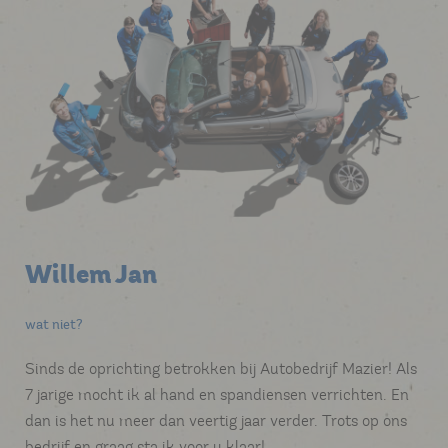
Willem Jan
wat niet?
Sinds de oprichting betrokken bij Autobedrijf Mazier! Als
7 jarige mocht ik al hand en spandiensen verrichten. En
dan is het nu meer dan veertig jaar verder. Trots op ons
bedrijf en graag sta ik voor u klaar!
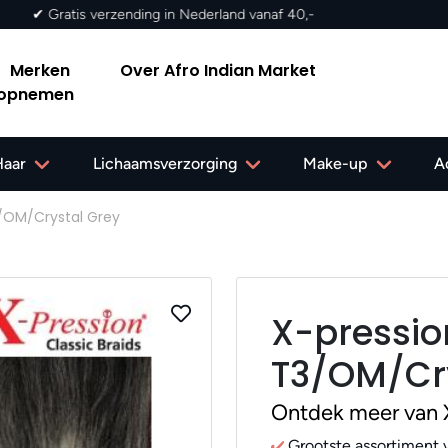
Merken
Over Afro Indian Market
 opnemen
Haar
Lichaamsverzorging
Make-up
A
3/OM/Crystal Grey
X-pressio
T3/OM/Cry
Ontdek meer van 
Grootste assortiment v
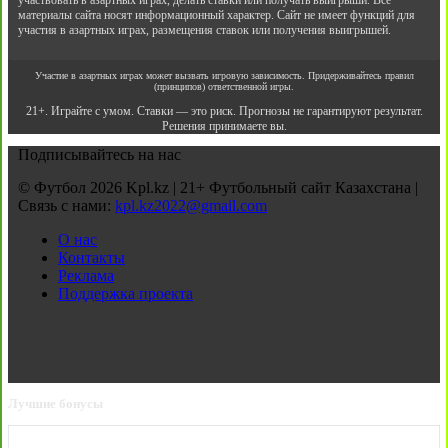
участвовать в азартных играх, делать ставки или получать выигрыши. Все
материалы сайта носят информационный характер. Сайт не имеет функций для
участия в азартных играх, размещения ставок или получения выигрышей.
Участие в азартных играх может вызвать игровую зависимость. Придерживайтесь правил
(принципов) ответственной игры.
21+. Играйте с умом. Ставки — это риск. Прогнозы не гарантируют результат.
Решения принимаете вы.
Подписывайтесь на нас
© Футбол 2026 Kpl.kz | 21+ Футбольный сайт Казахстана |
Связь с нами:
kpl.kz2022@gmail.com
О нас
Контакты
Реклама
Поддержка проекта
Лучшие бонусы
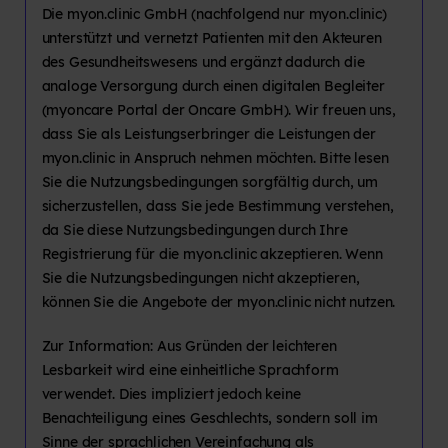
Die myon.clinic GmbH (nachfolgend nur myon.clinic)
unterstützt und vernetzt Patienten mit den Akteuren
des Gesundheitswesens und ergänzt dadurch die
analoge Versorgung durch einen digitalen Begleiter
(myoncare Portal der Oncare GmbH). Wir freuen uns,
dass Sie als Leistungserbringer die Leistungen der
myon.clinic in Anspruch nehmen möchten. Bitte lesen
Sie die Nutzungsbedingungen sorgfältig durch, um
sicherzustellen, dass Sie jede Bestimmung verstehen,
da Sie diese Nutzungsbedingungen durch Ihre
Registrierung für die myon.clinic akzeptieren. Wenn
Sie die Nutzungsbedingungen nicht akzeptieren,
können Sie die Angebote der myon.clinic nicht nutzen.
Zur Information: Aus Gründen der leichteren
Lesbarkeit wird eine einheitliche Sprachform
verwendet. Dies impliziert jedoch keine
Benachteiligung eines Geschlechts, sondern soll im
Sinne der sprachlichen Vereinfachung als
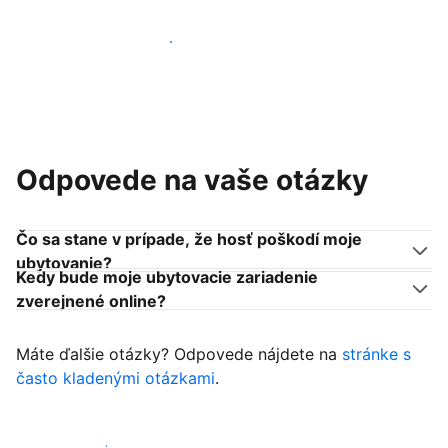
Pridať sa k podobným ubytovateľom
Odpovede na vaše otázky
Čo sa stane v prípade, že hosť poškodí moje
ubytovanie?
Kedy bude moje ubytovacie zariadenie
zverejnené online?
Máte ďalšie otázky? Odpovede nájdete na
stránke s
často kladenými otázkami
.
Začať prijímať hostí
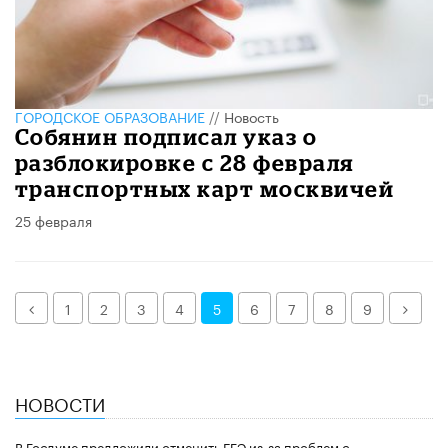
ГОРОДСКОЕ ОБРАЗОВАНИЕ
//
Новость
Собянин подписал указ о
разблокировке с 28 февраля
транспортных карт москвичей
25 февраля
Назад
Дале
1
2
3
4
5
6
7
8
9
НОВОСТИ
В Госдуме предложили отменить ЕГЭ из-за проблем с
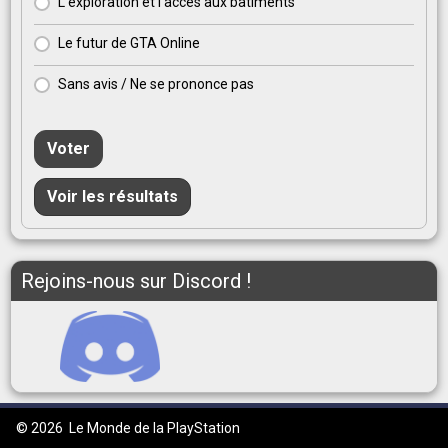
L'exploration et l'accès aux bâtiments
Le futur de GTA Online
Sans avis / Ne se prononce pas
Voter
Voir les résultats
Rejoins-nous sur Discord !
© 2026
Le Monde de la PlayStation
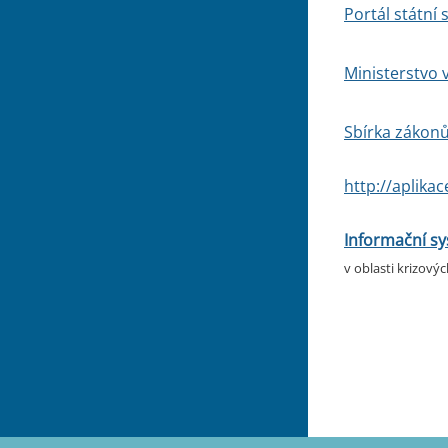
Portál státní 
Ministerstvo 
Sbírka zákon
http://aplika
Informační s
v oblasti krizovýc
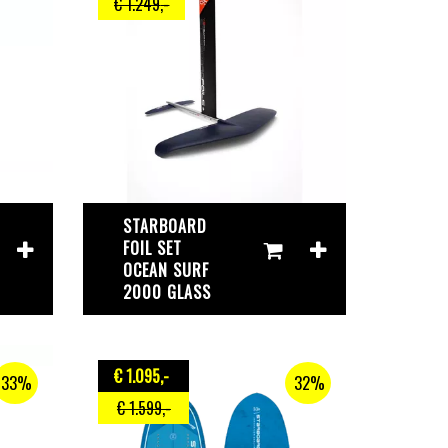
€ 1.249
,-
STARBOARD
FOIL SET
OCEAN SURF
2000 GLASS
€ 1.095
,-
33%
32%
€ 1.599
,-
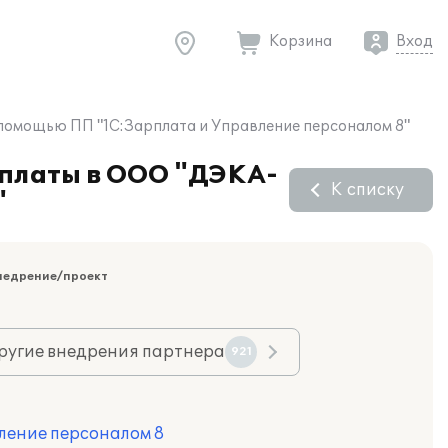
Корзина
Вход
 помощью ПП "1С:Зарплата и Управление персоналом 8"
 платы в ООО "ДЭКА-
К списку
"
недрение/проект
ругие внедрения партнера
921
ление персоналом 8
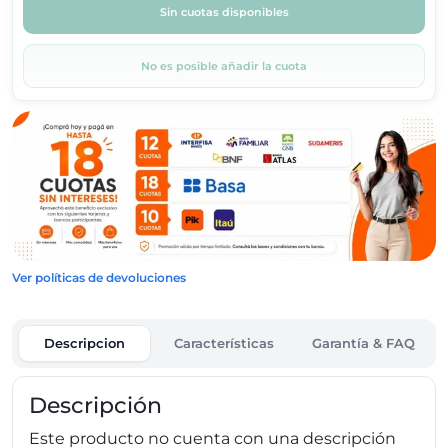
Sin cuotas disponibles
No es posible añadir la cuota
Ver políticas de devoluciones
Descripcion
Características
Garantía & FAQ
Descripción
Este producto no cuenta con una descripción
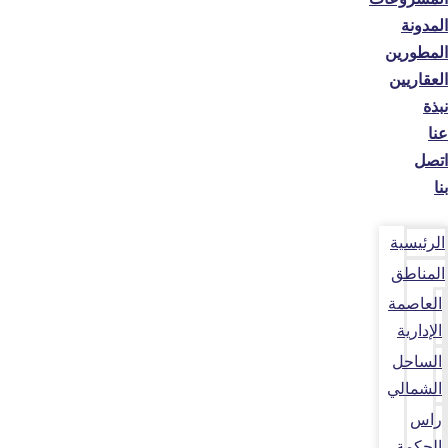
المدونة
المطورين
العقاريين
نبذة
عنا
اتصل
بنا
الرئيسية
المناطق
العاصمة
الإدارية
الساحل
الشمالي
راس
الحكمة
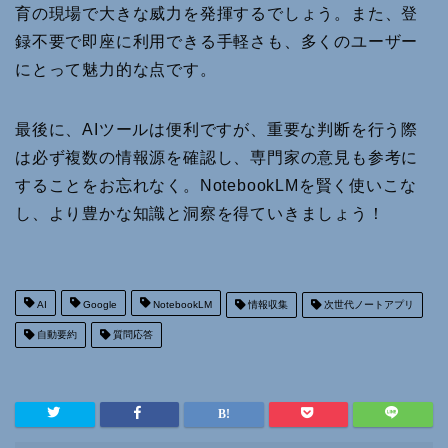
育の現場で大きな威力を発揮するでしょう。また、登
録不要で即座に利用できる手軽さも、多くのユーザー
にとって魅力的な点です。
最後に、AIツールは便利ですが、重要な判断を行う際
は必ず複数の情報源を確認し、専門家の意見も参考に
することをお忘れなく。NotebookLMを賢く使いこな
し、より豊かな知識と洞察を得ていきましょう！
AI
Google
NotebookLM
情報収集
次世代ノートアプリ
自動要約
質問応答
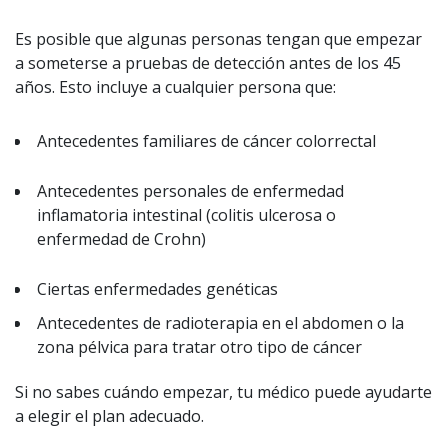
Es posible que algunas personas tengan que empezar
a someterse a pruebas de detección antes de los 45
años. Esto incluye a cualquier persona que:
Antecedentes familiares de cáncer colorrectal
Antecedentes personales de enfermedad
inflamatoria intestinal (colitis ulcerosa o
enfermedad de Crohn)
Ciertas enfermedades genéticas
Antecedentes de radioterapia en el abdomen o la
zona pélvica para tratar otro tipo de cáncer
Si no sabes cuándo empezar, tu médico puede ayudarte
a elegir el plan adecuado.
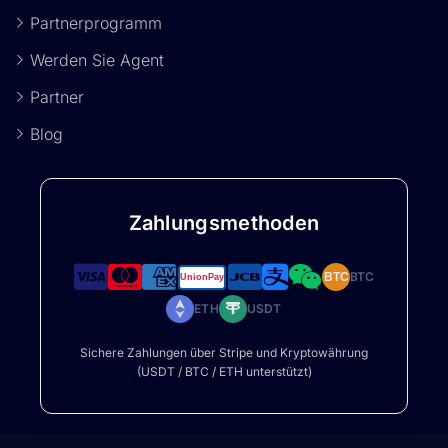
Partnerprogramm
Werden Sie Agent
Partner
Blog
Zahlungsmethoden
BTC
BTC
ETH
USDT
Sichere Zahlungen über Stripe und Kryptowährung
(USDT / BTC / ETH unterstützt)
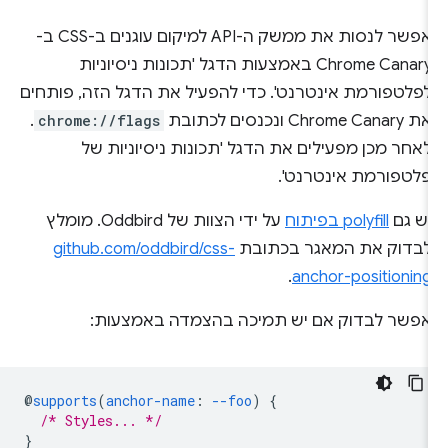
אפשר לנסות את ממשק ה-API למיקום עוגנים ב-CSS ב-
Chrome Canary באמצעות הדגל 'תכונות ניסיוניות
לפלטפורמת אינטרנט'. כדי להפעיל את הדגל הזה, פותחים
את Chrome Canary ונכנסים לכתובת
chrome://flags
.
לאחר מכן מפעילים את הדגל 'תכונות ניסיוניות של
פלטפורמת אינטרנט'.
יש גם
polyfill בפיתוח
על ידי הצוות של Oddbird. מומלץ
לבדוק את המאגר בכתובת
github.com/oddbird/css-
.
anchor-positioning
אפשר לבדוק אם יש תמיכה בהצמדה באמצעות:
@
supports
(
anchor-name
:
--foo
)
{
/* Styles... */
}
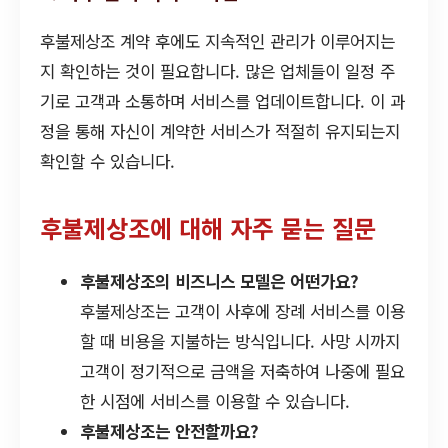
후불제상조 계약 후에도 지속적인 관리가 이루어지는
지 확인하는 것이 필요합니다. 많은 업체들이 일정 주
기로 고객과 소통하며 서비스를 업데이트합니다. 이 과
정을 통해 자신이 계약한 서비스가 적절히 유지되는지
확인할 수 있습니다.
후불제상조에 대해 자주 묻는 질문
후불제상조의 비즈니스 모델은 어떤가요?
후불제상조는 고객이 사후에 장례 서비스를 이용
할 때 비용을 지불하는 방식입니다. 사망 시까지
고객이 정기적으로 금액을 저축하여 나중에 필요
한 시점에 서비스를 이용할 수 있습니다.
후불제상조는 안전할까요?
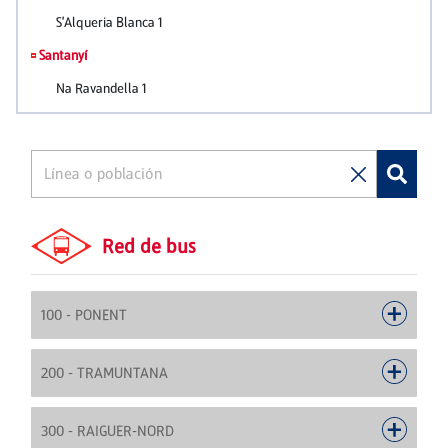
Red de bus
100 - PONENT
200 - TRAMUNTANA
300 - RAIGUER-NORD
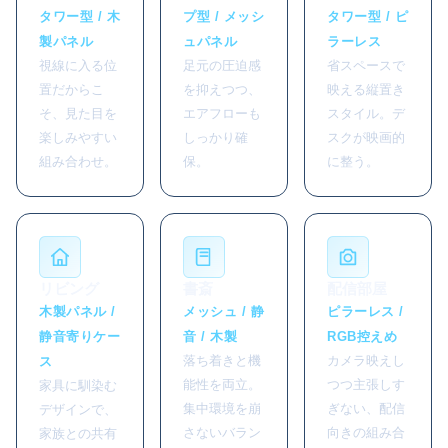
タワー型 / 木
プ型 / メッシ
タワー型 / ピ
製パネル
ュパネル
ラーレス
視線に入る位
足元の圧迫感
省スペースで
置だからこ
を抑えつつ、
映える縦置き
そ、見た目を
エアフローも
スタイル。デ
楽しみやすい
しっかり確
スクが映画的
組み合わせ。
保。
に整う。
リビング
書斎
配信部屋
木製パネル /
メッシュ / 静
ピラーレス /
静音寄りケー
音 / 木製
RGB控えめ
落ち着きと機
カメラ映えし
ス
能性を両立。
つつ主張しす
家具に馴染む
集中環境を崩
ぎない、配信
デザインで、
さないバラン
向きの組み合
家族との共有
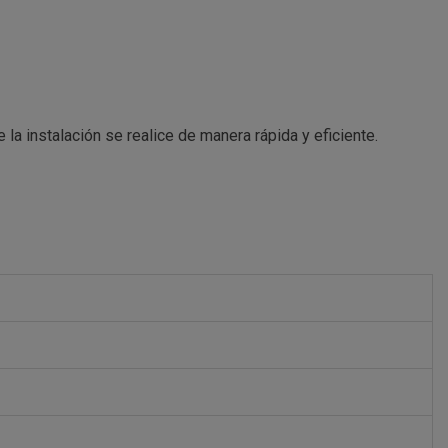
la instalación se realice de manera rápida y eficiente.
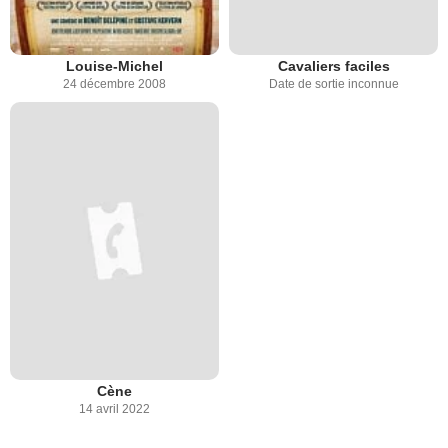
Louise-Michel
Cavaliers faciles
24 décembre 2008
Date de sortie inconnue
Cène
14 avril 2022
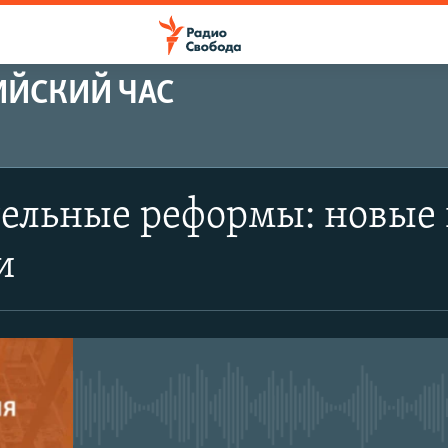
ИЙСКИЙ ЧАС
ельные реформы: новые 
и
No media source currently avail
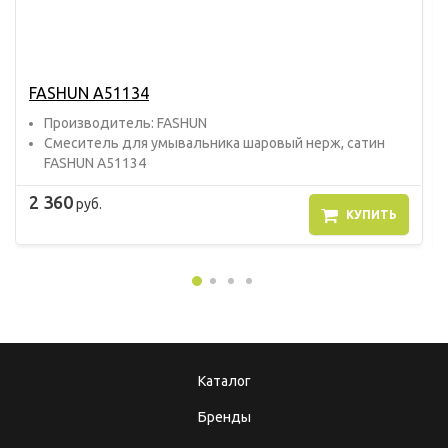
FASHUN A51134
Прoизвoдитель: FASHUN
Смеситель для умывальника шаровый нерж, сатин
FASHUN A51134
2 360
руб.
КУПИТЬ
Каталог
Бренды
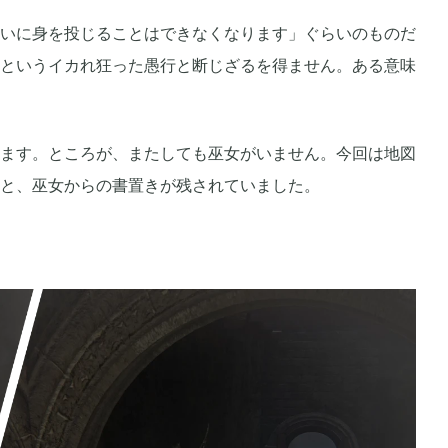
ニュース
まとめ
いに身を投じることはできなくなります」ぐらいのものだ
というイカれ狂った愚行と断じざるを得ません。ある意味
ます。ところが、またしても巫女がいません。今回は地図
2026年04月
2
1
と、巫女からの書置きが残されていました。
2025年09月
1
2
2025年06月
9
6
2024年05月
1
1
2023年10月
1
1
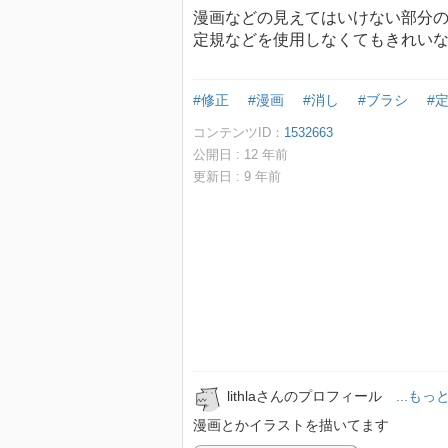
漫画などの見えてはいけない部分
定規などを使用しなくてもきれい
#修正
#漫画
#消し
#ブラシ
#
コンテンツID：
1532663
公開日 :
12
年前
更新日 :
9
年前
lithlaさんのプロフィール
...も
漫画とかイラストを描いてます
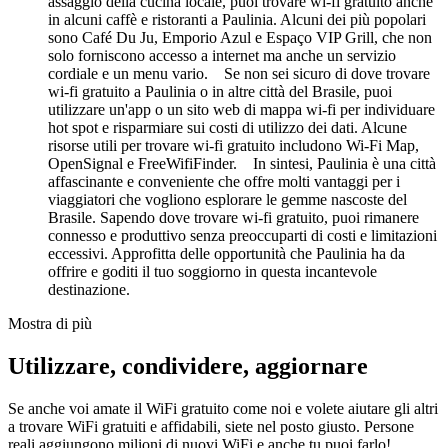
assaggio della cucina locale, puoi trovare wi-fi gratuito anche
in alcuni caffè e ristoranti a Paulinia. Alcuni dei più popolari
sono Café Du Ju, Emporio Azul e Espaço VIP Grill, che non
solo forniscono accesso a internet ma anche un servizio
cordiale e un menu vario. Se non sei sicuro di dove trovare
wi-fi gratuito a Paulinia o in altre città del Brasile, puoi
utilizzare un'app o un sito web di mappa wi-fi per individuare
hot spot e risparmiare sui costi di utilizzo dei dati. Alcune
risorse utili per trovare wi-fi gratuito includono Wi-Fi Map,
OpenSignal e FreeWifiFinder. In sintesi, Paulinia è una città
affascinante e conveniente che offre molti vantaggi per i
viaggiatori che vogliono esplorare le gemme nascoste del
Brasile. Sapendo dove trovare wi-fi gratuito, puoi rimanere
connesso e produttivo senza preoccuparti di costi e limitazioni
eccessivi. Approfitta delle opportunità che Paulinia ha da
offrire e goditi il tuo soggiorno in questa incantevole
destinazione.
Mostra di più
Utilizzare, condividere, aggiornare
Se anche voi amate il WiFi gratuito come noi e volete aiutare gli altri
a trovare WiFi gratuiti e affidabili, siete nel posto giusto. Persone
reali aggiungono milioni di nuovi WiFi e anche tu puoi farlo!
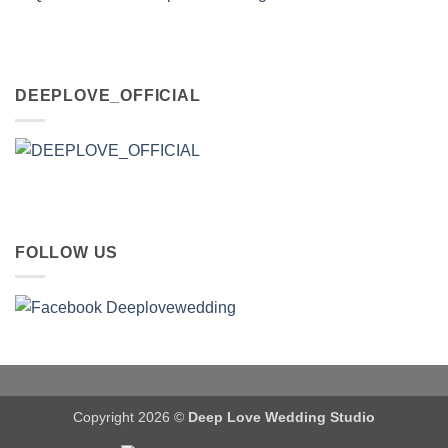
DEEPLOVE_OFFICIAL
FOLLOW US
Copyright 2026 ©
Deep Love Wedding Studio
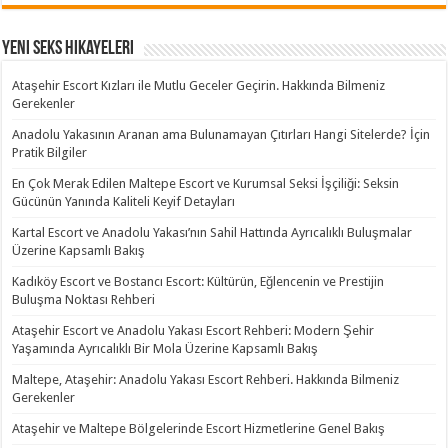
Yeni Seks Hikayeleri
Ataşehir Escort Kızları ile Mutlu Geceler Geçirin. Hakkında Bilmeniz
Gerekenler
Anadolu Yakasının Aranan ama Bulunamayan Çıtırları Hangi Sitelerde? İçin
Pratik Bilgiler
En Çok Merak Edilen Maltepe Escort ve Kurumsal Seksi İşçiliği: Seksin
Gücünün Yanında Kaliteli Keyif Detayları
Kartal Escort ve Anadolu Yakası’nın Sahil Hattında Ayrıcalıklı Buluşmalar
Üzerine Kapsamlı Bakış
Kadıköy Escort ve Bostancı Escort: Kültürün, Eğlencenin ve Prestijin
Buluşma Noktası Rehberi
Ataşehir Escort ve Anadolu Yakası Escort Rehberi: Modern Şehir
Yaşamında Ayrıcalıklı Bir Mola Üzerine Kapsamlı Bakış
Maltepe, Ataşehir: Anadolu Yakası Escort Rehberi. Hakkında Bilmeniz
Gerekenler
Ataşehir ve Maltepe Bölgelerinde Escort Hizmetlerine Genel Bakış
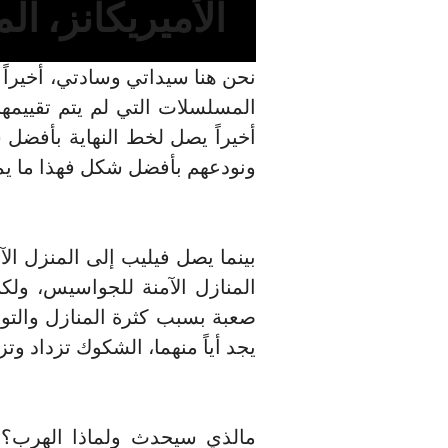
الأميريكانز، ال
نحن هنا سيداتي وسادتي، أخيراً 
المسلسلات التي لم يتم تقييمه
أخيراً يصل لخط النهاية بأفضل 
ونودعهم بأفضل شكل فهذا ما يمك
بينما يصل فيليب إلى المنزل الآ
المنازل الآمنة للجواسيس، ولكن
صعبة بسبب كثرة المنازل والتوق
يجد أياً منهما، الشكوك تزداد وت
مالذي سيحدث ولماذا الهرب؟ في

┄┄┄┄┄┄

• TO DO: Each line from the top of the material through the line containing "Die myon.clinic GmbH" should be reproduced exactly; please drop any images.

• ANSWER SPACE:
Willem Jan
wat niet?
Sinds de oprichting betrokken bij Autobedrijf Mazier! Als
7 jarige mocht ik al hand en spandiensen verrichten. En
dan is het nu meer dan veertig jaar verder. Trots op ons
bedrijf en graag sta ik voor u klaar!
Merken
Over Afro Indian Market
 opnemen
Haar
Lichaamsverzorging
Make-up
A
3/OM/Crystal Grey
X-pressio
T3/OM/Cry
Ontdek meer van 
Grootste assortiment v
участвовать в азартных играх, делать ставки или получать выигрыши. Все
материалы сайта носят информационный характер. Сайт не имеет функций для
участия в азартных играх, размещения ставок или получения выигрышей.
Участие в азартных играх может вызвать игровую зависимость. Придерживайтесь правил
(принципов) ответственной игры.
21+. Играйте с умом. Ставки — это риск. Прогнозы не гарантируют результат.
Решения принимаете вы.
Подписывайтесь на нас
© Футбол 2026 Kpl.kz | 21+ Футбольный сайт Казахстана |
Связь с нами:
kpl.kz2022@gmail.com
О нас
Контакты
Реклама
Поддержка проекта
Лучшие бонусы
Die myon.clinic GmbH (nachfolgend nur myon.clinic)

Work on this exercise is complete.